The court refused requests to charge as follows:

“ It is incumbent upon the State to show beyond a reasonable doubt that the confessions relied upon to convict were made voluntarily and without being induced by another by the slightest hope of benefit or remotest fear of injury; and if not so proved, you should reject the confession.”
“Each and every juror should believe for himself that the defendant has been shown to be guilty under the evidence, beyond a reasonable doubt, before he should agree to a verdict of guilty. If any member of the jury has such reasonable doubt, as hereinbefore explained to you, of the guilt of the defendant, he should not agree to a verdict of guilty.”
“ All the phases of the case which in láw is required to be proved should each and all be proved beyond a reasonable doubt; and if the State fails to prove any one of said necessary phases beyond a reasonable doubt, then the jury should acquit.” '

The court charged: “ It is the duty of the jury to reconcile the testimony of the witnesses who have testified in the case, so as to impute perjury to no witness.” Error was assigned, in that the court made it the absolute duty of the jury to reconcile the testimony and not to impute perjury, whether they could do so or not. This instruction was followed in the charge by these words: “ If you find a conflict in the testimony between the testimony of the witnesses who have testified in the case, then it is your duty to believe that witness or those witnesses that you think best entitled to belief, looking to their manner on the stand, their relation to the case, their interest in the result, the reasonableness or unreasonableness of the facts they relate, their familiarity with the facts 'that they testify about, their prejudice or bias, and the personal credibility of the witnesses so far as it legitimately appears in the trial of the case; the jury being exclusively the judges of the credibility of the witnesses and the weight that you give to their testimony.”

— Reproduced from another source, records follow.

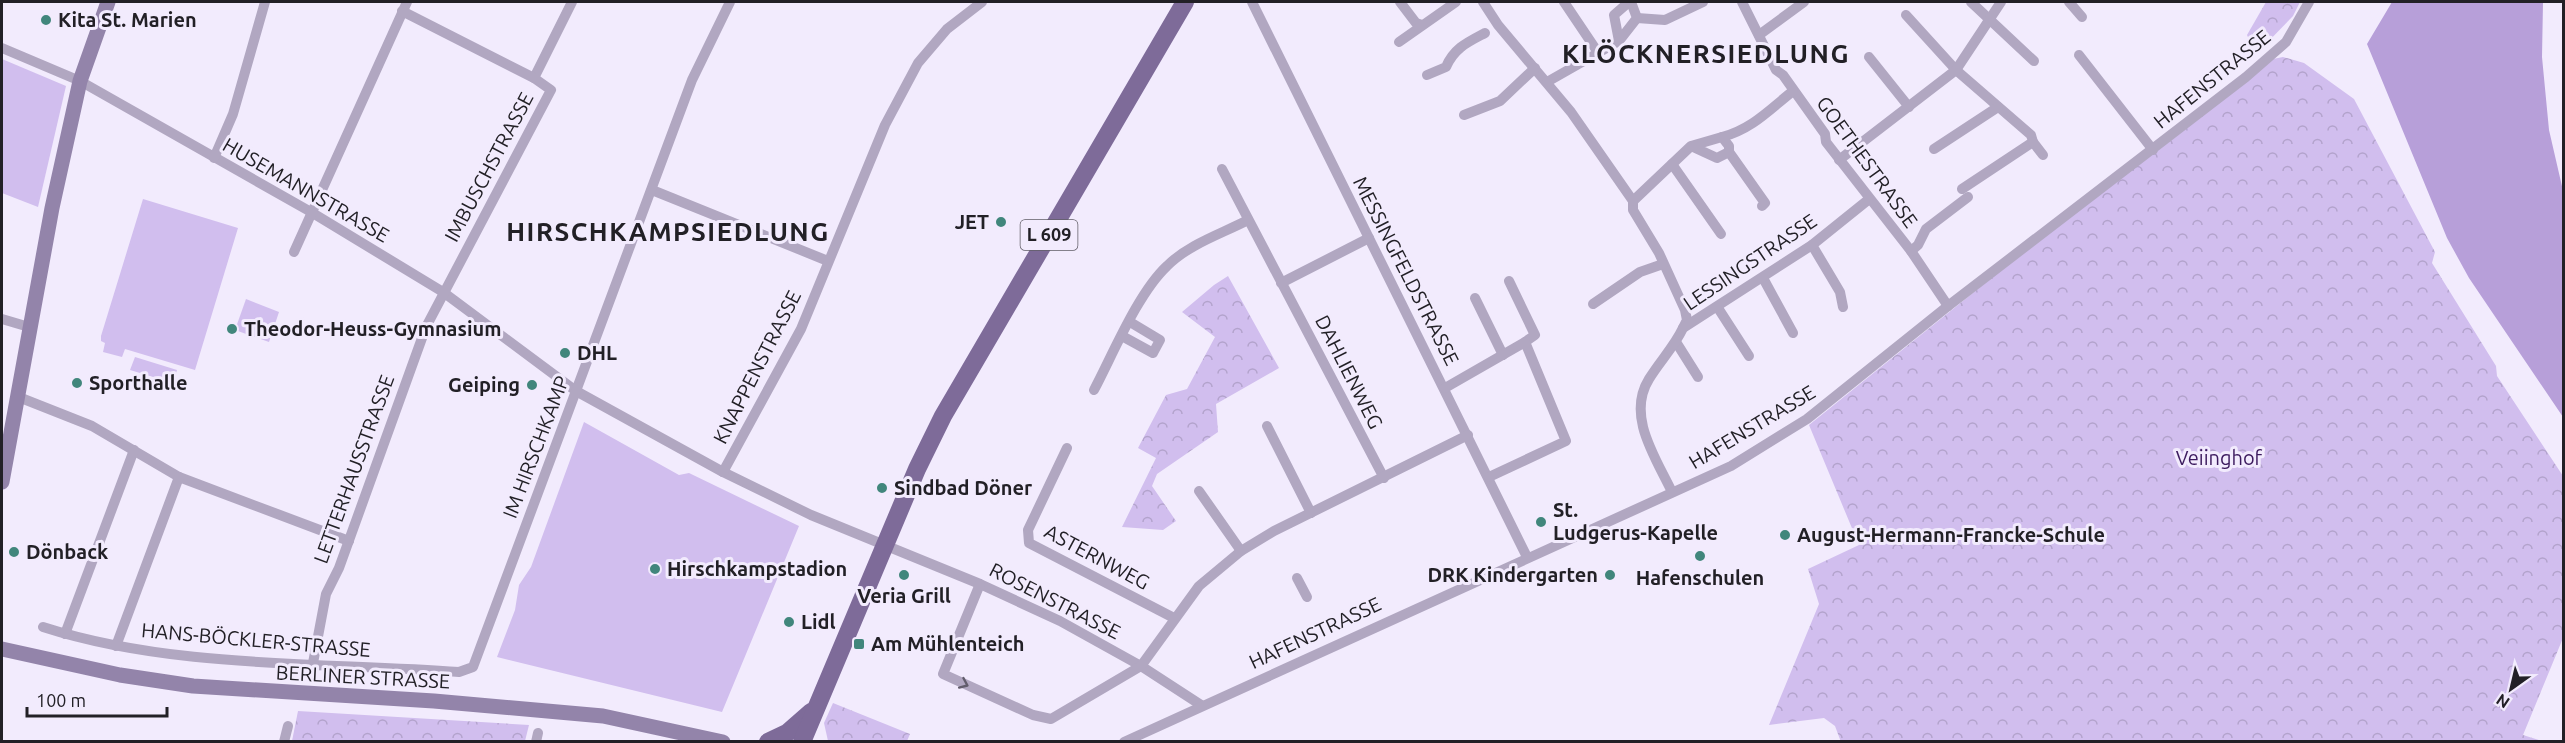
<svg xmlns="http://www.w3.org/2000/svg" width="2565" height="743" viewBox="0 0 2565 743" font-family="Ubuntu,sans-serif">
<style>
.grass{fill:#d1beee}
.forest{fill:url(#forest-crowns)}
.water{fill:#b79fd9}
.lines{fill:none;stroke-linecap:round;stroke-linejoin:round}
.street{stroke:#b1a7c1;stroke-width:10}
.secondary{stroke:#9384aa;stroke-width:15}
.primary{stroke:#7e6b99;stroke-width:18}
.oneway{stroke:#625d6c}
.poi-dot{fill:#41867c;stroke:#f2ebfd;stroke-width:2}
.labels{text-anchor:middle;stroke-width:6;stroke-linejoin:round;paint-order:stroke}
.shield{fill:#f2ebfd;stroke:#605d66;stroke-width:1.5}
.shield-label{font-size:18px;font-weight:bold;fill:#222026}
.poi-label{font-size:20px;font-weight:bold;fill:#222026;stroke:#f2ebfd;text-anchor:start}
.street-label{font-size:20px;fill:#222026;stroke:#f2ebfd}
.park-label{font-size:20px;fill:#3c1a5e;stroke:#f2ebfd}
.district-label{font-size:26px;font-weight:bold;letter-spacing:1.5px;fill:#222026;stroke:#f2ebfd}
</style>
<defs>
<pattern id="forest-crowns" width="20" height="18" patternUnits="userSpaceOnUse" patternTransform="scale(1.5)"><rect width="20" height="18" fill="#d1beee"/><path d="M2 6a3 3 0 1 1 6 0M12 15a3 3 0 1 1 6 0" fill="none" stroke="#b3a3cc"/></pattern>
</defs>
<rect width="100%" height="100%" fill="#f2ebfd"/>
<!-- grass -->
<g class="grass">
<polygon points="2,59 66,86 38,207 2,193"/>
<polygon points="143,199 238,228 195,370 125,349 122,357 103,352 105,343 101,341 101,336"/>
<polygon points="246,299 279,312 269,342 235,330"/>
<polygon points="135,357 177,370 173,383 130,370"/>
<polygon points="584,422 679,475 689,473 799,526 722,712 497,657 515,610 519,585 531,567"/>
</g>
<!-- forest -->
<g class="forest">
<polygon points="2266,2 2300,2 2293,16 2260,50 2253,48 2247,35"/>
<polygon points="2283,57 2304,63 2354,99 2435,252 2432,263 2496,366 2497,376 2563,476 2563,638 2523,735 2542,741 1841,742 1835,726 1824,718 1769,725 1819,604 1808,569 1859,545 1809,425 2128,168 2273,59"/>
<polygon points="1228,276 1279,368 1216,404 1218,432 1157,474 1152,486 1176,521 1163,530 1122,527 1156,458 1138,448 1166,395 1187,389 1215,337 1182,312 1214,285"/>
<polygon points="833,703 910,734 907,741 828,741 824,723"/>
<polygon points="298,711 529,725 525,741 292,741"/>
</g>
<!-- water -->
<polygon class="water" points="2392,2 2543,2 2542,57 2549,130 2564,195 2563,417 2469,278 2447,238 2367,44"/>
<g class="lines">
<!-- street -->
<g class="street">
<polyline points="1252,2 1527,557"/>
<polyline points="1400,2 1416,23 1422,25"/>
<polyline points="1483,2 1498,25 1571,112 1633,201 1633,210 1659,253 1685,310 1687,320 1683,328"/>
<polyline points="1564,2 1599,54"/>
<polyline points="1742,2 1776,70 1783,75 1825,134 1826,142 1911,251 1948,306"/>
<polyline points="1971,2 2034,61"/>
<polyline points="2069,2 2082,17"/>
<polyline points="1906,15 1956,70 2031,135 2033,142 1962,189"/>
<polyline points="1637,18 1665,20 1703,2"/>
<polyline points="1759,35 1804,2"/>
<polyline points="1619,41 1614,15 1629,2"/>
<polyline points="1399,42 1456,2"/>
<polyline points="2,48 80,81 311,212 443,292 576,391 723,472 811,515 980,584 1060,621 1141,666 1201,705"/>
<polyline points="2079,55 2153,150"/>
<polyline points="1869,57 1909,107"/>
<path d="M 1427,75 L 1446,67 C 1454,48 1468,42 1485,33"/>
<polyline points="534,78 572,2"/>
<polyline points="1547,82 1619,41 1637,18 1631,2"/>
<polyline points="1464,115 1500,101 1535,68"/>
<path d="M 1722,137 C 1752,129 1769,110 1793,91"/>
<polyline points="2033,142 2043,155"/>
<polyline points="1934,149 1998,107"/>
<polyline points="1729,152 1765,203 1762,206"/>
<polyline points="214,158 233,114 265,2"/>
<polyline points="1839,160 1956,70 2001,2"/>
<polyline points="1672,164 1721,234"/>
<polyline points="1222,169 1384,478"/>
<polyline points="652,190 828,261"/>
<polyline points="1633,201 1691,146 1722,137 1729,146 1729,152 1717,158 1691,146"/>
<polyline points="1812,245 1840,292 1843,307"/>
<polyline points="1911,251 1918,245 1926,229 1968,197"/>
<polyline points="294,252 407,2"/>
<polyline points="1763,278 1793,333"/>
<polyline points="1509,281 1535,335 1525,342"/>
<polyline points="1281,283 1369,238"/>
<polyline points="1475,298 1503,355"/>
<polyline points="1593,304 1640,272 1663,264"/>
<polyline points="1718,308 1749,356"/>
<polyline points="2,319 29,327"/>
<polyline points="1122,336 1153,353 1160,340 1130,322"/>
<polyline points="1676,342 1698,377"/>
<polyline points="1445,388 1525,342 1566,441 1489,477"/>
<path d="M 1094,390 C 1113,354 1138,293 1167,266 C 1189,244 1221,234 1248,220"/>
<polyline points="16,396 92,426 179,477 349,541"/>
<polyline points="1267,426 1311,513"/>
<polyline points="1067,448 1028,530 1029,543 1174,618"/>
<polyline points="723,472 801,329 885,125 918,63 947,29 982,2"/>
<polyline points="1199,491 1241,551"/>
<path d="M 1672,492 C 1656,458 1626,416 1649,379 C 1660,361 1674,347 1683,328 L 1812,245 L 1868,200"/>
<polyline points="1297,578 1307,597"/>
<polyline points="980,584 943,674 1033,715 1051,719 1141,666 1199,586 1241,551 1274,531 1468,435"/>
<path d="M 43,627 C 173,669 324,662 459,672 L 473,667 L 692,80 L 730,2"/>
<polyline points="65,634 134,450"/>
<polyline points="116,646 179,477"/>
<polyline points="313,663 326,594 339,568 426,327 551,90 534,78 402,11"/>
<polyline points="284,742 288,726"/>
<polyline points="536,742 538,733"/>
<polyline points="1124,742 1731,466 1807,419 1948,306 2246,77 2286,42 2309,2"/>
</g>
<!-- secondary -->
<g class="secondary">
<polyline points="2,482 52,208 80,81 108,2"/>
<polyline points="2,649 120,675 193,686 434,701 603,716 723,742"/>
</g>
<!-- primary -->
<g class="primary">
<polyline points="768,742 787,733 811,712"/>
<polyline points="802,742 917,469 943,416 1185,2"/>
</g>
</g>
<!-- one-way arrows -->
<defs><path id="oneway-chevron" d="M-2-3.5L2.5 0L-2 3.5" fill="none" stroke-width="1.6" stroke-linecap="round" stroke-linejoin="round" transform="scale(1.5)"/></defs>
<use class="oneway" href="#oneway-chevron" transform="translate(964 684) rotate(24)"/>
<!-- markers -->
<g class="poi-dot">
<circle cx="46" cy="20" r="6"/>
<circle cx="1001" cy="222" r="6"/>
<circle cx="232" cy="329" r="6"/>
<circle cx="565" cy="353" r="6"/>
<circle cx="77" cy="383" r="6"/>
<circle cx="532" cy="385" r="6"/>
<circle cx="882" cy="488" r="6"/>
<circle cx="1541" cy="522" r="6"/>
<circle cx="1785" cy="535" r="6"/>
<circle cx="14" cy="552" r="6"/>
<circle cx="1700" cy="556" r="6"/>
<circle cx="655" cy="569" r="6"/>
<circle cx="904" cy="575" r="6"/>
<circle cx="1610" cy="575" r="6"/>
<circle cx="789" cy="622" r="6"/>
<rect x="853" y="638" width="12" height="12" rx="3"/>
</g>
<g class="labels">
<!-- shield labels -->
<rect class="shield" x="1020.5" y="220" width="57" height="30" rx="4.5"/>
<g class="shield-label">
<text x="1049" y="241">L 609</text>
</g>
<!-- poi labels -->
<g class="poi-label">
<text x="58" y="27">Kita St. Marien</text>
<text x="989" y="229" text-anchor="end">JET</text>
<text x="244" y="336">Theodor-Heuss-Gymnasium</text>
<text x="577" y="360">DHL</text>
<text x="89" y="390">Sporthalle</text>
<text x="520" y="392" text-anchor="end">Geiping</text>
<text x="894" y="495">Sindbad Döner</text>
<text x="1553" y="517">St.<tspan x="1553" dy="23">Ludgerus-Kapelle</tspan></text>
<text x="1797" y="542">August-Hermann-Francke-Schule</text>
<text x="26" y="559">Dönback</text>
<text x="667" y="576">Hirschkampstadion</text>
<text x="1598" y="582" text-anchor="end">DRK Kindergarten</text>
<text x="1700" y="585" text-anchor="middle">Hafenschulen</text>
<text x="904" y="603" text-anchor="middle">Veria Grill</text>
<text x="801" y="629">Lidl</text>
<text x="871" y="651">Am Mühlenteich</text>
</g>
<!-- street labels -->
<g class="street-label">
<text transform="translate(2212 79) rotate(-39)" y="7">HAFENSTRASSE</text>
<text transform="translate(1867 162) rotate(54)" y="7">GOETHESTRASSE</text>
<text transform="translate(489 167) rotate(-62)" y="7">IMBUSCHSTRASSE</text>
<text transform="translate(306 190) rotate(30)" y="7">HUSEMANNSTRASSE</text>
<text transform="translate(1750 262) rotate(-34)" y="7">LESSINGSTRASSE</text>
<text transform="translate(1406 271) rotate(63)" y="7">MESSINGFELDSTRASSE</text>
<text transform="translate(757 367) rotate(-63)" y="7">KNAPPENSTRASSE</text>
<text transform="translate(1349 372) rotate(63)" y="7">DAHLIENWEG</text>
<text transform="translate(1752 427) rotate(-31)" y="7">HAFENSTRASSE</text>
<text transform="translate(536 447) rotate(-69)" y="7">IM HIRSCHKAMP</text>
<text transform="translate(354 469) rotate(-70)" y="7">LETTERHAUSSTRASSE</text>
<text transform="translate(1097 557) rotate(28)" y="7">ASTERNWEG</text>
<text transform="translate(1055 601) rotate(27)" y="7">ROSENSTRASSE</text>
<text transform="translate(1315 633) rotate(-25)" y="7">HAFENSTRASSE</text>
<text transform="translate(256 640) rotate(5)" y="7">HANS-BÖCKLER-STRASSE</text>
<text transform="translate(363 677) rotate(3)" y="7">BERLINER STRASSE</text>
</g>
<!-- park labels -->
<g class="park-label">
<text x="2219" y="465">Veiinghof</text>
</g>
<!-- district labels -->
<g class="district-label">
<text x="1706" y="63">KLÖCKNERSIEDLUNG</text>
<text x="668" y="241">HIRSCHKAMPSIEDLUNG</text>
</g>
</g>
<!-- border -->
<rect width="2565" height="743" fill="none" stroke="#222026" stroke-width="6"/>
<!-- north arrow -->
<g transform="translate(2511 689) rotate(214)" stroke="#f2ebfd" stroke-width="4.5" paint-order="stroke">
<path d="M0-4.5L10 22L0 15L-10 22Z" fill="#222026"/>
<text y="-9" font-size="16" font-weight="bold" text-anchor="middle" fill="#222026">N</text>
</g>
<!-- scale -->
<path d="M27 707v9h140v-9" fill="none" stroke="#222026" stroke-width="3"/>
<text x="36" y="707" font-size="18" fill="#222026" stroke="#f2ebfd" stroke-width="4.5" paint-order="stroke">100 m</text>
</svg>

B. M. Davis and A. W. Lane, for plaintiff in error.

Boykin Wright, attorney-general, and William Brunson, solicitor-general, contra.

Error in refusing a proper request to charge on the law of manslaughter, in the words of the Penal Code, § 64. Defendant contends that, under the confessions in evidence, if he struck the blows that killed the deceased, he did so in a panic of fright, that there was no intent to take human life, and that he was not guilty of murder; and this issue ought to have been presented to the jury.

Verdict contrary to law and evidence.